« Le bois dont l’homme est fait est si noueux qu’on ne peut y tailler des poutres bien
droites », disait Emmanuel Kant. Vos sculptures sont taillées dans ce bois brut qui
présente des traces du travail sur la matière, qui laisse deviner le geste de l'artiste avec le
souci de préserver l'identité, la singularité de la pièce de bois, ce qui rend son aspérité, sa
matière, ses imperfections visibles et semblables aux nuances de la nature humaine. Sur
ces socles où on élève traditionnellement la figure humaine au rang de héros, vous placez
des hommes ordinaires, des figures anonymes qui, les bras ballants, le regard dans le
vide, s'éloignent de l'allégorie pour mieux incarner le réel.
Après vous être longtemps interrogé sur l'art de rendre la figuration dans l'art du XX°
siècle, vous avez voulu vous emparer des hommes dans toute la banalité et la complexité
de leur condition humaine pour annoncer un véritable renouveau de la sculpture figurative
en Europe. Vous dérobez donc la sculpture à l'abstraction, à ses occurrences
mythologiques ou allégoriques, pour la rendre aux hommes et aux femmes réels. On vient
de le voir avec Jean Moulin : vous avez rendu toute son humanité au personnage
héroïque.
Vos sujets ne présentent pas de signes distinctifs ; simplement vêtus, ils ne sont investis
d'aucune charge symbolique, laissant ainsi au spectateur une liberté totale
d'interprétation. Vous aimez à dire que vos sculptures « recèlent un secret en elles » qu'il
n'est pas de votre ressort de le dévoiler, mais que c'est « à l'observateur de le découvrir ».
A rebours des courants plus familiers de l'art moderne et contemporain, vous vous
inscrivez dans les traditions sculpturales antiques et médiévales tout en empruntant à
l'expressionnisme la taille directe et les couleurs vives. Votre oeuvre singulière qui s'inspire
de l'histoire de la statuaire est cependant résolument tournée vers le monde d'aujourd'hui
afin, dites-vous : « de sortir du cercle fermé de l'art et d'ouvrir les oeuvres à une réflexion
sur le monde ».

Pour mieux « accueillir le monde », vous avez investi l'espace public des grandes
métropoles, New York, Berlin, Strasbourg, Paris, Hambourg, Londres et aujourd'hui
Metz.
Pleines d’humour, vos installations interrogent, provoquent l’étonnement ; celle que nous
venons d’inaugurer provoque la réflexion, la mémoire.

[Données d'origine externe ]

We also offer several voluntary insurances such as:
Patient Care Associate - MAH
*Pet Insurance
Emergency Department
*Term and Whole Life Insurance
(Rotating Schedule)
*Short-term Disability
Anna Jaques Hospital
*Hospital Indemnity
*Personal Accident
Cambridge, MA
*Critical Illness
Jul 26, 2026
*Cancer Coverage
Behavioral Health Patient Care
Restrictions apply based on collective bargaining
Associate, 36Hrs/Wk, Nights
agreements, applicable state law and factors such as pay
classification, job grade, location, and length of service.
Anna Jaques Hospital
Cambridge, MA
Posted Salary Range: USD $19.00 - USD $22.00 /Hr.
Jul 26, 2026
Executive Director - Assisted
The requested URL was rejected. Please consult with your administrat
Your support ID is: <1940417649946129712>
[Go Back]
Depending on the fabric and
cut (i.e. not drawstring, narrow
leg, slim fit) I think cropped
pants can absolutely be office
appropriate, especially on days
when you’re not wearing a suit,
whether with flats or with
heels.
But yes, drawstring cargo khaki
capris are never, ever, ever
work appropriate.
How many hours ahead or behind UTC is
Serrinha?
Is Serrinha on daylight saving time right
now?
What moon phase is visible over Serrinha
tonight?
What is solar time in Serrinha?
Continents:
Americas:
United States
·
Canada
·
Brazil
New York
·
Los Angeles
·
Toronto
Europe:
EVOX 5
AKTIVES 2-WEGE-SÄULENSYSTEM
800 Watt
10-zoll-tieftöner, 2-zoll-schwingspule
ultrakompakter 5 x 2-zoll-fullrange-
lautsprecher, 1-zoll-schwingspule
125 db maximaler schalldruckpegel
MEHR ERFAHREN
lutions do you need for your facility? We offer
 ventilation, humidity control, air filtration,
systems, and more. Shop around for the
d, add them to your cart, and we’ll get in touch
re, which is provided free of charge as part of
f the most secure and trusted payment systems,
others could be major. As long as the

A Londres, L'homme sur sa bouée
au milieu de la Tamise, a ainsi poussé un passant, qui croyait que quelqu'un était
réellement dans une mauvaise posture, à appeler les secours. On retrouve la même
ironie avec vos 57 pingouins sur une banquise à la dérive ou avec l’Homme-girafe que
vous avez créé pour Arte et pour la ville de Strasbourg. Contrastant avec la géométrie
abstraite et imposante du quartier administratif de la ville, votre création attire l'oeil, elle
provoque le regard, elle surprend par son originalité.
Et cette notoriété internationale ne vous a pas fait tourner la tête cher Stephan. Vous êtes
sollicité pour inscrire l'art dans l'espace public un peu partout à travers le monde mais
c'est ici, en Moselle, à Meisenthal que vous avez choisi de travailler et nous en sommes
très fiers parce que vous faites partie des très grands sculpteurs allemands. C'est à la
Halle Verrière, donc à Meisenthal où vous avez installé votre atelier, que vous avez
récemment exposé vos oeuvres.
Cher Stephan Balkenhol, vous êtes ici chez vous. A Metz, en Moselle, vous êtes le
symbole de l’amitié entre la France et l'Allemagne. C'est un plaisir pour moi et pour tous
ceux qui sont avec nous ce soir de distinguer ici à Metz, un artiste de renommée
internationale qui a montré son engagement, ici, dans cette gare, avec cette oeuvre en
hommage à Jean Moulin. Artiste engagé, vous représentez aussi le renouvellement des
esthétiques en Europe et l’impérieuse nécessité d’ouvrir l’art sur le monde et le monde à
l'art.
C'est pourquoi la République française, la République des arts et des lettres puisque
l'Ordre des arts et des lettres a été créé par André Malraux, dont nous avons entendu le
discours d'accueil des cendres de Jean Moulin au Panthéon en 1964 et qui maintenant
repose dans ce même Panthéon, aux côtés de Jean Moulin et de beaucoup d'autres, qui
a créé cette distinction pour rendre hommage aux artistes, aux créateurs de tous les pays
qui trouvent en France une terre pour accueillir, pour célébrer leur art.
A travers vous, la République française peut donc célébrer tout ce qui contribue à la
vitalité de la création en Europe et au rayonnement de l'Europe comme une terre de
culture. Parce que si l'Europe aujourd'hui est en crise, en panne de projet ou en panne
d'amour de la part de ses concitoyens, c’est peut-être parce que l'Europe oublie trop
souvent la culture, l'art et les artistes.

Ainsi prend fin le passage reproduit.